Joseph Kuti, associate director of the Center for Anti-Infective Research and Development at Hartford Hospital, called the GAIN Act an important first step, but not the only one that’s needed. Financial incentives are important, he said, “but we need the researchers there, we need smart folks doing anti-infective research,” something he said will require efforts from academia and government.
In addition, he said, the process for getting drugs approved by the FDA can be a barrier to antibiotic development.

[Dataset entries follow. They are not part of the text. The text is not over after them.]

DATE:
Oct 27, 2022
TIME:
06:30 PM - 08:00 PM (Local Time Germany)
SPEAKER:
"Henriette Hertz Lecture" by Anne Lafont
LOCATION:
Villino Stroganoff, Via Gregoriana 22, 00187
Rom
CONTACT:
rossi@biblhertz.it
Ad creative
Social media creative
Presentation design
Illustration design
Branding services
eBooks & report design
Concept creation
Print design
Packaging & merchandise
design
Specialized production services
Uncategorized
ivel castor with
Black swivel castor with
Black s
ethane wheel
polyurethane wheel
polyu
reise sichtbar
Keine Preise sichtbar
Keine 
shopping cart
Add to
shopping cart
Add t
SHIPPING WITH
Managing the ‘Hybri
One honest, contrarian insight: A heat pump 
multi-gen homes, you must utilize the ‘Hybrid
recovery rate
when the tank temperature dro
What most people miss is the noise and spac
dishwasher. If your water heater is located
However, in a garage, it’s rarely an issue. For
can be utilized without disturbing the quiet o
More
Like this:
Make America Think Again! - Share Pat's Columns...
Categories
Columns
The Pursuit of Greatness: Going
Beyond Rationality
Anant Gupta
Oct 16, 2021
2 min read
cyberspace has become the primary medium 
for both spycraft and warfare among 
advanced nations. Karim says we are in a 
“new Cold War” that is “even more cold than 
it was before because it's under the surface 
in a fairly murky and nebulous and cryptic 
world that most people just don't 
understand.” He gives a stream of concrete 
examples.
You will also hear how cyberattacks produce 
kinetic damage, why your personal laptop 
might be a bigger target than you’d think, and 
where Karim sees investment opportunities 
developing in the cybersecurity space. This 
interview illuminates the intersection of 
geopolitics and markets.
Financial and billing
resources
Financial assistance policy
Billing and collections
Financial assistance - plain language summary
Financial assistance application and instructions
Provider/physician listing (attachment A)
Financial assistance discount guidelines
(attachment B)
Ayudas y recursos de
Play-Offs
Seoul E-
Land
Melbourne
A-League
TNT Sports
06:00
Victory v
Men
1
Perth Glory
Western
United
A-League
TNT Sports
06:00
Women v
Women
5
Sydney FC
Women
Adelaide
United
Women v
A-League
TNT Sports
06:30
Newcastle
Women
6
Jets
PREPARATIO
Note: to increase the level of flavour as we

Many companies don’t know how to develop molecules and products in ways that will give them the greatest chance of success in the approval process, and Kuti said the industry needs more clear guidance from the FDA to make investment in antibiotic development more palatable.
Beyond that, he said, there need to be efforts to ensure that hospitals and communities can identify drug resistance faster and make sure that antibiotics are used better.
“I think it’s a pretty scary scenario that we’re in, where we’re obviously doing a lot of catch up,” he said. “The organisms are clearly developing resistance much faster than we can develop drugs for them.”
Blumenthal was joined at the press conference by Jamel Sawyer, 21, a former college football player who lost the use of his legs after developing an infection known as MRSA–methicillin-resistant Staphylococcus aureus–last November. He spoke of feeling his legs leaving him, having surgery and receiving treatment.
“They were giving me antibiotics, but what they were giving me wasn’t working because the MRSA was so immune to it, it wouldn’t knock it out or anything,” he said.
He still takes antibiotics four times a day, but the infection is still in his system.